In Washington, a senior Defense Department official called the new Russian military operations a "prelude" for bigger ones to come, saying, "There's a real possibility that this could go on for a while, because both sides can be fairly dug in here, and be dug in fairly well."
The official said Ukraine is outmanned numerically compared to the Russian forces, but "that doesn't mean that they don't have advantages of their own or the ability to actively defend themselves," with weapons being "replenished every single day."
Some segments of the $800 million U.S. tranche of military aid that Biden approved last week have already arrived in Ukraine. The defense official said another half dozen or more flights with more armaments are landing in Ukraine in the next 24 hours.
Pentagon spokesman John Kirby told reporters Tuesday that the United States is sending military aid in response to the situation on the ground.
"You tailor each package based on the fight that they're in and what's going on at the time," he said. "You also have to tailor your packages on what they can absorb on their end. … It would be irresponsible for us not to do it that way."
Luhansk's governor said the eastern city of Kreminna is now "under the control" of Russian forces, which could allow Russia to advance on Kramatorsk, capital of the Donbas region.
But Ukraine said it had repulsed seven different Russian attacks in several battles, destroying 10 tanks and 18 armored units.
"Now, we can already state that the Russian troops have begun the battle for the Donbas, for which they have been preparing for a long time," Ukrainian President Volodymyr Zelenskyy said in a video address late Monday.
He said a "significant part of the entire Russian army is now concentrated on this offensive" in strategic areas in the eastern part of the country that would allow Russia to link with the Crimean Peninsula it seized eight years ago.
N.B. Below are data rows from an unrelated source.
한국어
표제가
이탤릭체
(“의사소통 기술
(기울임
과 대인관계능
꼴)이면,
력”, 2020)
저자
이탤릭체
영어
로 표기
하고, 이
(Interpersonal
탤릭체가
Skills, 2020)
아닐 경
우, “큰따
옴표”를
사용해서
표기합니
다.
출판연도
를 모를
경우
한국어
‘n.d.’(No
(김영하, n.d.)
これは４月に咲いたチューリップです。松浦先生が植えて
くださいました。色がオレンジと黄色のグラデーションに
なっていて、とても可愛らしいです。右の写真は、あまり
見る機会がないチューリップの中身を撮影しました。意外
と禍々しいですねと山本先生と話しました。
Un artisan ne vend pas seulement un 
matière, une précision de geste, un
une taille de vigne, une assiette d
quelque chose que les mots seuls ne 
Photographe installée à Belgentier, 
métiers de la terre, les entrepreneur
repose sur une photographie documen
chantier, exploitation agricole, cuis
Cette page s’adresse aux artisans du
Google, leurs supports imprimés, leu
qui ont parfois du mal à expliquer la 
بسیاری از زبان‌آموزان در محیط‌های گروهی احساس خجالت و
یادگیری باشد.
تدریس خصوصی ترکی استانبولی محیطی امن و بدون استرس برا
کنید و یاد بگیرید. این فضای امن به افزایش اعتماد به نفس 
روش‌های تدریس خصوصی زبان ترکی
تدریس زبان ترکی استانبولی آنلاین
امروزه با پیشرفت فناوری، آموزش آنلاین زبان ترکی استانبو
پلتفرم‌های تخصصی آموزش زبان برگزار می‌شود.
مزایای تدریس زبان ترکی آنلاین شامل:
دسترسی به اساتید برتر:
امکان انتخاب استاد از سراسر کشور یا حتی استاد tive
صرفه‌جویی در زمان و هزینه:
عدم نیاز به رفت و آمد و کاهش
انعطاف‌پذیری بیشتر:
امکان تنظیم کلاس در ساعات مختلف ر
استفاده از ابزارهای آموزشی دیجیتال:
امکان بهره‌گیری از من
The U.S. Defense Department estimated that Russia has already sent 11 more battalion tactical groups into Ukraine, about 8,000 to 11,000 more soldiers.
The Donbas region includes Luhansk and Donetsk, two regions that are already partly held by Russian-backed separatists, along with the besieged port city of Mariupol to the south.
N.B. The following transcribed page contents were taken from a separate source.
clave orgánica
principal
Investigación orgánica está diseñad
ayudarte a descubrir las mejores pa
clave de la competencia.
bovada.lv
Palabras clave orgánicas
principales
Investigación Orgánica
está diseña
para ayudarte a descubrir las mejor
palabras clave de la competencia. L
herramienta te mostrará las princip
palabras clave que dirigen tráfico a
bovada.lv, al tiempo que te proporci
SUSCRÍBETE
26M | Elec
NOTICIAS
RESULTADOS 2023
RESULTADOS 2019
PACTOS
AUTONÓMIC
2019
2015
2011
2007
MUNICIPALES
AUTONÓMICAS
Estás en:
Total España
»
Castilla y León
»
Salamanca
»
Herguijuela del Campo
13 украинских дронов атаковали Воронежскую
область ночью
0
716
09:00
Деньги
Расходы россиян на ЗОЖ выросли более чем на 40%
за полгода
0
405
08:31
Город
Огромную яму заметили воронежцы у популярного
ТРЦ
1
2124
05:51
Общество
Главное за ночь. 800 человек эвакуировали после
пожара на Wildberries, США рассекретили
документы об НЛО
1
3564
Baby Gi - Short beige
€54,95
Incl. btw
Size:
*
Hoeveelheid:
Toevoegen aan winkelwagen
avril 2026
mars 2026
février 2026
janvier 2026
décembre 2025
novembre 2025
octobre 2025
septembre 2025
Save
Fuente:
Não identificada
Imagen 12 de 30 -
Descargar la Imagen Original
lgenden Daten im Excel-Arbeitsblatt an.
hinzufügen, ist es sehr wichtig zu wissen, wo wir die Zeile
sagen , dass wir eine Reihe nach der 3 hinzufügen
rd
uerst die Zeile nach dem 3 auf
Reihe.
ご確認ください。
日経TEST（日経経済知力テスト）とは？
Moscow continued to demand the surrender of Ukrainian forces holed up in a steel plant in Mariupol.
"All who lay down their arms are guaranteed the preservation of life," Russia's Defense Ministry said, but a new deadline passed with no surrender.
Humanitarian officials have raised concerns about disruptions in getting supplies to people in areas that have seen some of the worst violence, including Mariupol, and to establish safe corridors for civilians to flee to safety.
Ukrainian Deputy Prime Minister Iryna Vereshchuk said Tuesday there would be no humanitarian corridors active for a third consecutive day due to a lack of agreement with Russia.
Economic pressure mounts
Meanwhile, Psaki said Washington is considering imposing more economic sanctions this week.
"There could be," she said in response to that question. "I think that we're still ... making, doing considerations and running a process for additional sanctions, but there are some under consideration, yes."
Biden said NATO allies agreed Tuesday to release 240 million barrels a day for the next six months, a move that he said would "help deny [Russian President Vladimir] Putin the ability to weaponize energy resources against American families and families in Europe and around the world."
In Denmark, Prime Minister Mette Frederiksen said her country should move as quickly as possible to be independent of Russian gas supplies. Denmark will boost its production of natural gas for a limited time while also working to produce as much energy from renewable sources as it can, Frederiksen said.
"We are convinced it's better to produce gas in the North Sea than buying it from Vladimir Putin," Frederiksen said. European Union members rely on Russian gas imports to meet about 40% of their needs, but Denmark is not among EU countries most dependent on Russia for energy.
Zelenskyy has urged EU countries to halt their Russian energy imports and for Western nations to sanction the Russian oil industry to pressure Putin to halt the invasion.
While some leaders have expressed a willingness to reduce or end the imports, they have also cited concerns about the effects that a quick cutoff would have on their own economies.
Some information for this report came from The Associated Press, Reuters and Agence France-Presse.